Ans – In order to exchange gases between their surroundings and their bodily cells, insects develop a sophisticated network of air tubes called tracheae (tracheal respiration).
17.11. Define oxygen dissociation curve. Can you suggest any reason for its sigmoidal pattern?
Ans – A curve known as the oxygen haemoglobin dissociation curve serves as a visual representation of the relationship between the partial pressure of oxygen (pO2) and % saturation of the haemoglobin with oxygen (O2) (also called oxygen dissociation curve).
Two characteristics that are crucial to the transport of oxygen lead to the sigmoidal shape of the oxygen haemoglobin dissociation curve. These two attributes are:
(i) Significant variations in oxygen tension occur above p02 of 70–80 mm Hg despite minimal oxygen loss from haemoglobin above this. This is represented by the curve’s somewhat flat part.
(ii) The oxygen released from haemoglobin is disproportionately increased as p02 continues to fall below 40 mm Hg. It causes the curve and the steeper part of the curve. to be sigmoid.
17.12. Have you heard about hypoxia? Try to gather information about it, and discuss with your friends.
Ans – When there is a lack of oxygen in the tissues, it is known as hypoxia.

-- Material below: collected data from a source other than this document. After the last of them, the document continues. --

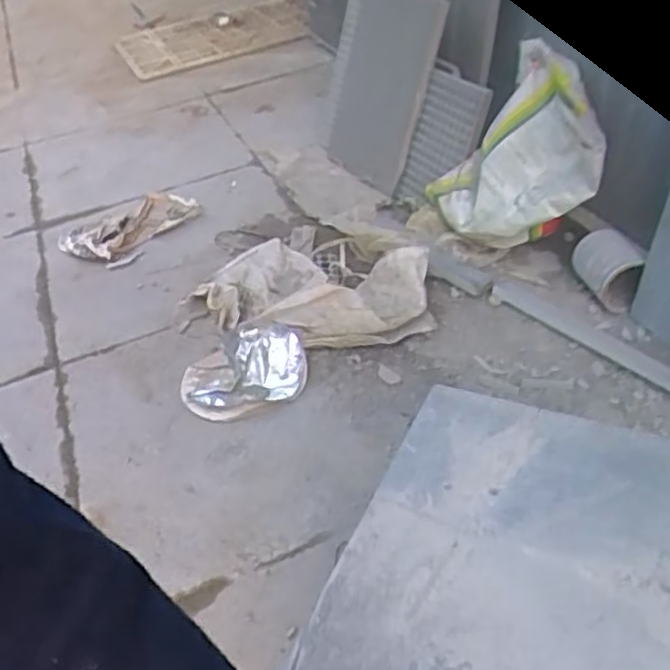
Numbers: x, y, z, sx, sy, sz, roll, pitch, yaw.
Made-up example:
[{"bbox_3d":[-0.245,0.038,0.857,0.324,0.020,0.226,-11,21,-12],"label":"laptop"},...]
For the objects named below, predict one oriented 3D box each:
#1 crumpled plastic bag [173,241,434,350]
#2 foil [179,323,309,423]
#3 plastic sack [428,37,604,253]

1. Arterial hypoxia: This occurs when there is not enough oxygen in the blood. It happens when there is an obstruction in the respiratory route and there is not enough oxygen in the atmosphere.
2. Anaemic hypoxia: This condition results from extremely low blood haemoglobin levels.
Stagnant hypoxia: This condition occurs when there is insufficient blood flow to provide oxygen to the tissue.
3. Histoxic hypoxia: This condition results from the inhalation of toxic compounds, such as cyanide poisoning, that are present in the oxygen.
17.13. Distinguish between
(a) IRV and ERV
(b) Inspiratory capacity and Expiratory capacity.
(c) Vital capacity and Total lung capacity.
Ans – (a)
17.14. What is Tidal volume? Find out the Tidal volume (approximate value) for a healthy human in an hour.
Ans – The amount of air that is inhaled or exhaled with each regular breath is known as tidal volume. In an adult, this equates to around 500 mL. It consists of around 150 mL of dead space and 350 mL of alveolar volume. The air that enters the alveoli’s respiratory surfaces and conducts gas exchange makes up the alveolar volume. The air that does not reach the respiratory surfaces makes up the dead space volume.
An average guy can breathe in or out between 6000 and 8000 mL of air every minute. A healthy person’s hourly tidal volume is therefore between 360 and 480 mL of air.